▶ **Problem requirements**
I'd like an exact copy of only the lines from the start of the listing below through the line that holds "(808, 323) none". Please keep the pictures out.

▶ **Listed records**
——

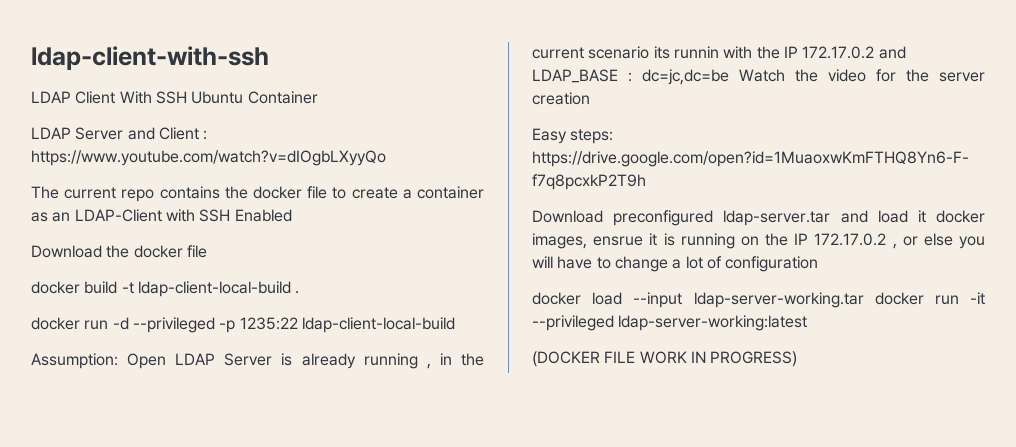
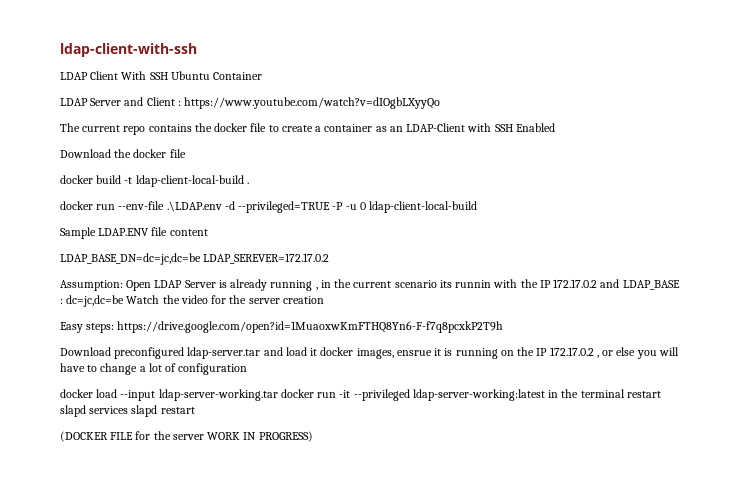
[112,317,455,333] -d --privileged -p 1235:22 ldap-client-local-build -> [118,201,478,213] [60,227,208,239] [60,253,330,265] --env-file .\LDAP.env -d --privileged=TRUE -P -u 0 ldap-client-local-build // Sample LDAP.ENV file content // LDAP_BASE_DN=dc=jc,dc=be LDAP_SEREVER=172.17.0.2
(808, 323) none -> [548,389,661,398] [60,405,195,417] in the terminal restart slapd services slapd restart
(636, 357) none -> [135,431,204,440] for the server

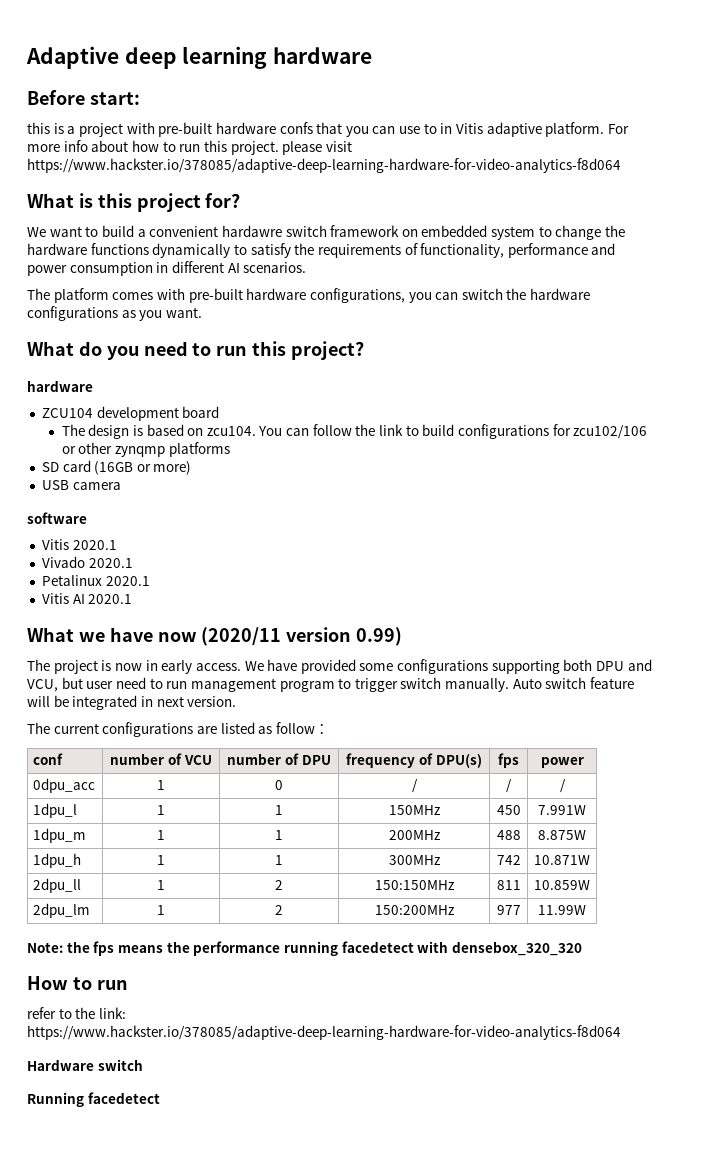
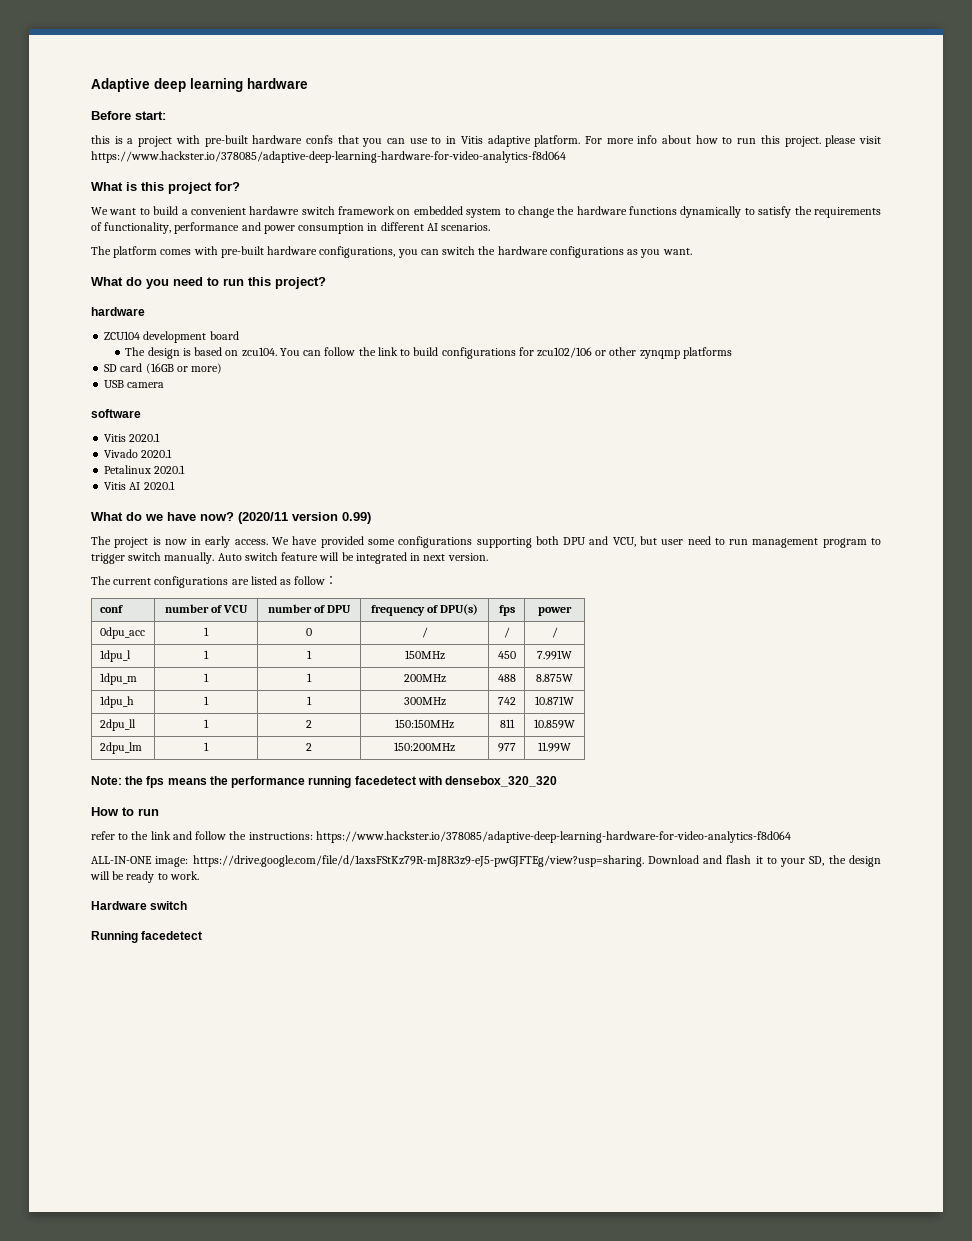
(74, 634) none -> [126,512,142,521] do
[157,632,197,642] now -> [200,512,234,521] now?
[98,1007,126,1019] [27,1025,621,1040] link: https://www.hackster.io/378085/adaptive-deep-learning-hardware-for-video-analytics-f8d064 -> [150,831,791,843] [91,855,881,867] [90,871,199,883] link and follow the instructions: https://www.hackster.io/378085/adaptive-deep-learning-hardware-for-video-analytics-f8d064 // ALL-IN-ONE image: https://drive.google.com/file/d/1axsFStKz79R-mJ8R3z9-eJ5-pwGJFTEg/view?usp=sharing. Download and flash it to your SD, the design will be ready to work.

——

▶ **Solution to the exercise**
[112,317,455,333] -d --privileged -p 1235:22 ldap-client-local-build -> [118,201,478,213] [60,227,208,239] [60,253,330,265] --env-file .\LDAP.env -d --privileged=TRUE -P -u 0 ldap-client-local-build // Sample LDAP.ENV file content // LDAP_BASE_DN=dc=jc,dc=be LDAP_SEREVER=172.17.0.2
(808, 323) none -> [548,389,661,398] [60,405,195,417] in the terminal restart slapd services slapd restart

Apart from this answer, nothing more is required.